Growing up we were taught to respect our elders; especially our parents, teachers and the pastor or our church. When transgressions were discovered by such well known religious figures such as Jimmy Swaggart and Jim Baker, we were appalled and questioned the faith and veracity of our church leaders. In addition, the number of abused altar boys seems to be never ending. Here is the latest man who committed unforgiveable things while lecturing his flock about right and wrong: His un-holiness, Juan McFarland.
Juan McFarland was the pastor of the Shiloh Missionary Baptist Church in Montgomery, Alabama, for 23 years. In 2003 he informed his congregation that he had contracted the HIV virus. In 2008 he revealed that the disease had progressed and he had AIDS. Church members supported him and said they understood why he kept his health a secret. That support came to a screeching halt this month. He was removed from his position as a minister on October fifth.

*RECORD SET:*

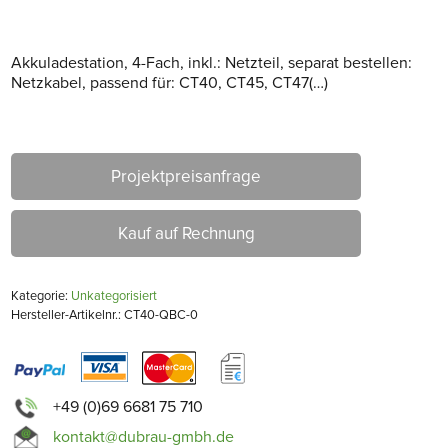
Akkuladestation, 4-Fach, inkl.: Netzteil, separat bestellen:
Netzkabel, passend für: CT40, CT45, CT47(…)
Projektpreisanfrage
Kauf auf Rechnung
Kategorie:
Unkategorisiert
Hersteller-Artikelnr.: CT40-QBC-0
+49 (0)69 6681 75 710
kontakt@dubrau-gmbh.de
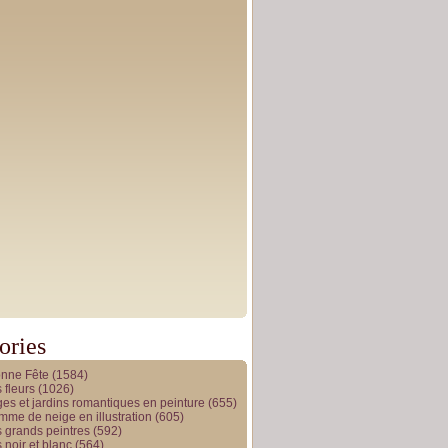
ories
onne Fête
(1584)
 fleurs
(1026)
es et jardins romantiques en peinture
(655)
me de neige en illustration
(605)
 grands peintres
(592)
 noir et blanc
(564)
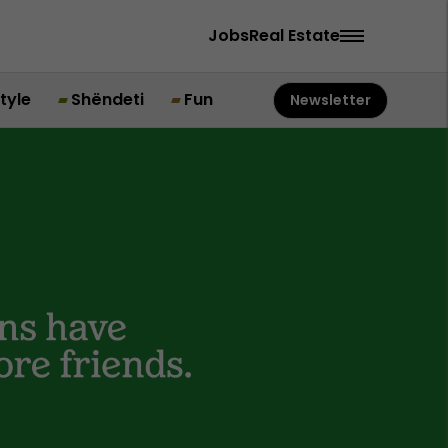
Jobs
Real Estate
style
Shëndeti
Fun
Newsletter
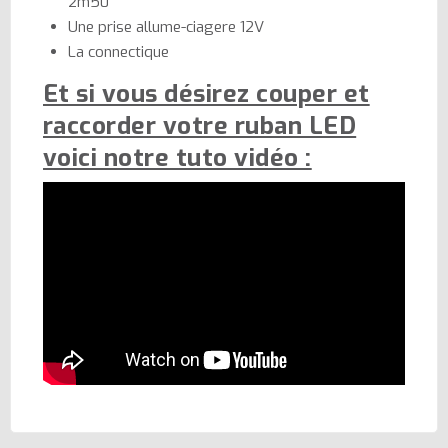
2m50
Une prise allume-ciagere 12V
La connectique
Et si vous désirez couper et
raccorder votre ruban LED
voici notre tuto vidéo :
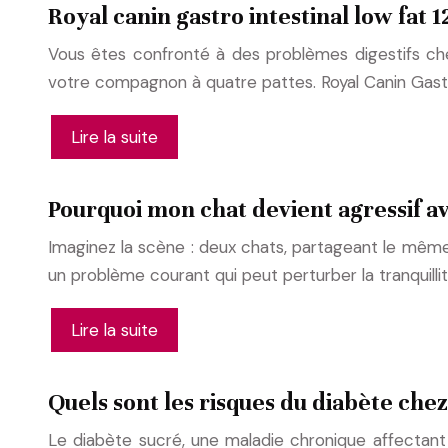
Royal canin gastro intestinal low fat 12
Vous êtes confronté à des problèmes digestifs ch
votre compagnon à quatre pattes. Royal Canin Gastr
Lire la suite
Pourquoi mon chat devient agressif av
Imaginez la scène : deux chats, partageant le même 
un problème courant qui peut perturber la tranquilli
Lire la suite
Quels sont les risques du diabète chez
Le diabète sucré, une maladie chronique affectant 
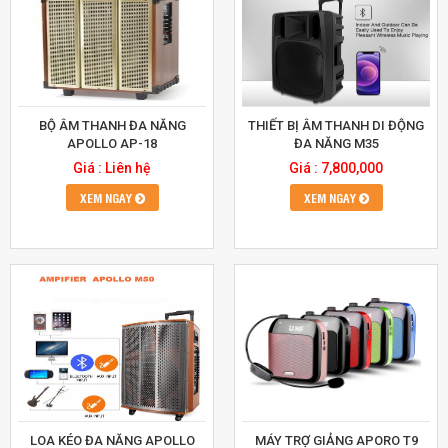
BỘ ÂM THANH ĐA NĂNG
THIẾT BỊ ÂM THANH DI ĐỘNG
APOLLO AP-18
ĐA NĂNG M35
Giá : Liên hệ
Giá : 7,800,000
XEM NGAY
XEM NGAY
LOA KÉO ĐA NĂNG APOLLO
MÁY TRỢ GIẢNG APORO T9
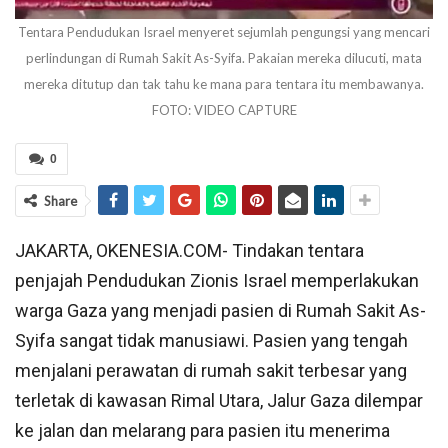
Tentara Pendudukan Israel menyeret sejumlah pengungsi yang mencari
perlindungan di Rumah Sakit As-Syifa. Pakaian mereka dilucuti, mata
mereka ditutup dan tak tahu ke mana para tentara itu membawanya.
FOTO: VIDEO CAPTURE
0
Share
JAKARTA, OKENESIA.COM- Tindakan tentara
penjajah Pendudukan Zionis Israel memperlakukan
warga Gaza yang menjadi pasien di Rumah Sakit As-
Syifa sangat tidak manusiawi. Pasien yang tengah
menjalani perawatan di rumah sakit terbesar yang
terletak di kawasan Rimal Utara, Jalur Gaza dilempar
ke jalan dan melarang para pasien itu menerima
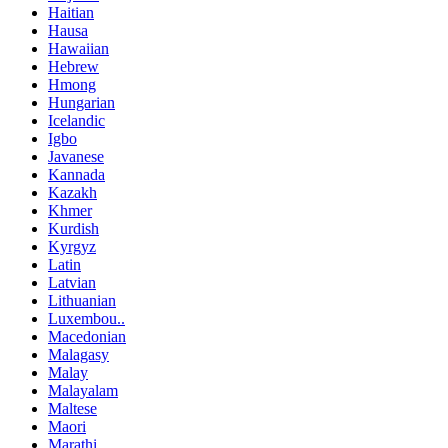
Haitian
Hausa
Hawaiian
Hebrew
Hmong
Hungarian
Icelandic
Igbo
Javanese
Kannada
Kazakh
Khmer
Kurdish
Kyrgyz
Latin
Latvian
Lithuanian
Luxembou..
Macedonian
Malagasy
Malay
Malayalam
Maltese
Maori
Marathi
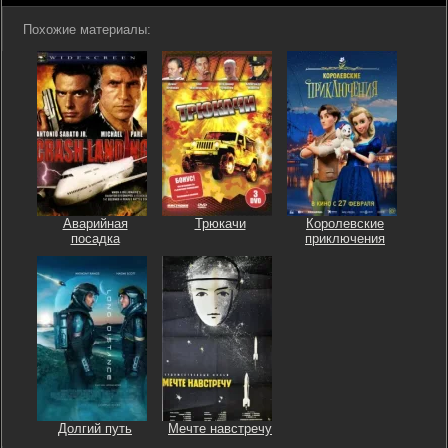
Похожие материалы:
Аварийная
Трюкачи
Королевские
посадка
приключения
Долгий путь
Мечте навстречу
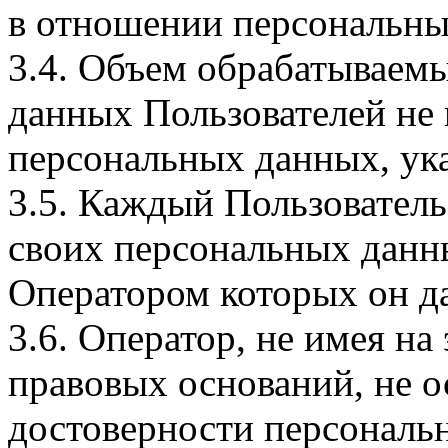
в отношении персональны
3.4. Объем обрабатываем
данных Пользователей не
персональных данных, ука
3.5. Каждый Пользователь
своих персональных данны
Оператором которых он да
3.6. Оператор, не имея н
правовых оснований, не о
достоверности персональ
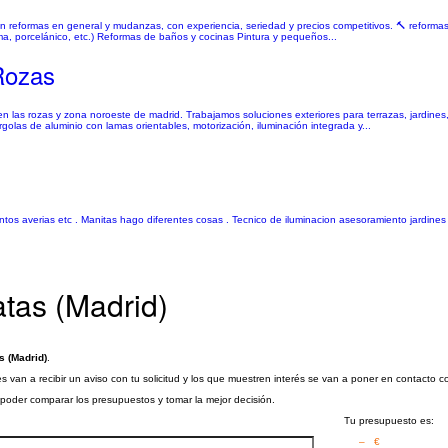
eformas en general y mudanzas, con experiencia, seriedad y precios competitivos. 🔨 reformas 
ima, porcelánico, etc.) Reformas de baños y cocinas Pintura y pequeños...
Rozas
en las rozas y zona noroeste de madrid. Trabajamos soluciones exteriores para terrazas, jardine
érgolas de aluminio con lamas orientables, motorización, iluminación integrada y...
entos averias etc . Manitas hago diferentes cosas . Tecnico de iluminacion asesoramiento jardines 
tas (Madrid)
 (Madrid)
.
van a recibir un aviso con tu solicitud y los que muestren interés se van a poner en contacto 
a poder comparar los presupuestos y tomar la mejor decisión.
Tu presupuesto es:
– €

*BRIEF A:* In the piece about pastor Juan McFarland, do these statements agree with the text? (i) McFarland led the Shiloh Missionary Baptist Church for 23 years. (ii) McFarland told his congregation in 2008 that he had contracted HIV. (iii) McFarland was removed as minister on October fifth. For each, answer yes or no and quote the words of the text that decide it.
*BRIEF B:* Translate this sentence from the piece about pastor Juan McFarland into Spanish: "Church members supported him and said they understood why he kept his health a secret."
*BRIEF C:* Continue the piece about pastor Juan McFarland from its last sentence.

*RESPONSE AREA A:*
(i) Yes: "Juan McFarland was the pastor of the Shiloh Missionary Baptist Church in Montgomery, Alabama, for 23 years."
(ii) No: "In 2003 he informed his congregation that he had contracted the HIV virus."
(iii) Yes: "He was removed from his position as a minister on October fifth."

*RESPONSE AREA B:* Los miembros de la iglesia lo apoyaron y dijeron que entendían por qué había mantenido en secreto su estado de salud.

*RESPONSE AREA C:*
As he began to reveal more secrets about his personal life he admitted to having sex with several female church members and not telling them that he was infected with HIV.
One woman, who did not want her identity revealed, admitted that she had slept with McFarland and was now frantically attempting to find out if she has the disease.
Church Deacon, Nathan Williams Jr., said that the church had hired an attorney. He said that the purpose was not to cause harm to McFarland, but to ‘get their church back.’ Other church members were not as kind and hoped that he would be tried and sent to jail.
McFarland wasn’t finished with his confession. He also admitted to accepting church funds for business trips which he never took and using illegal drugs.
Respect for authority is becoming increasingly difficult in the United States. Who are we supposed to trust? We teach our children to believe in the leaders of our nation and our churches. When they fail us how are we to explain that they’re the ‘exception to the rule?’ The answer is, we can’t.
All too frequently our representatives in Washington are exposed as liars, frauds, and adulterers. We voted them into office, and they betrayed our trust. When campaigning they make numerous promises of which none are kept. There is no way to explain these acts, and even more difficult to explain is why they are often accepted by voters, securing re-election.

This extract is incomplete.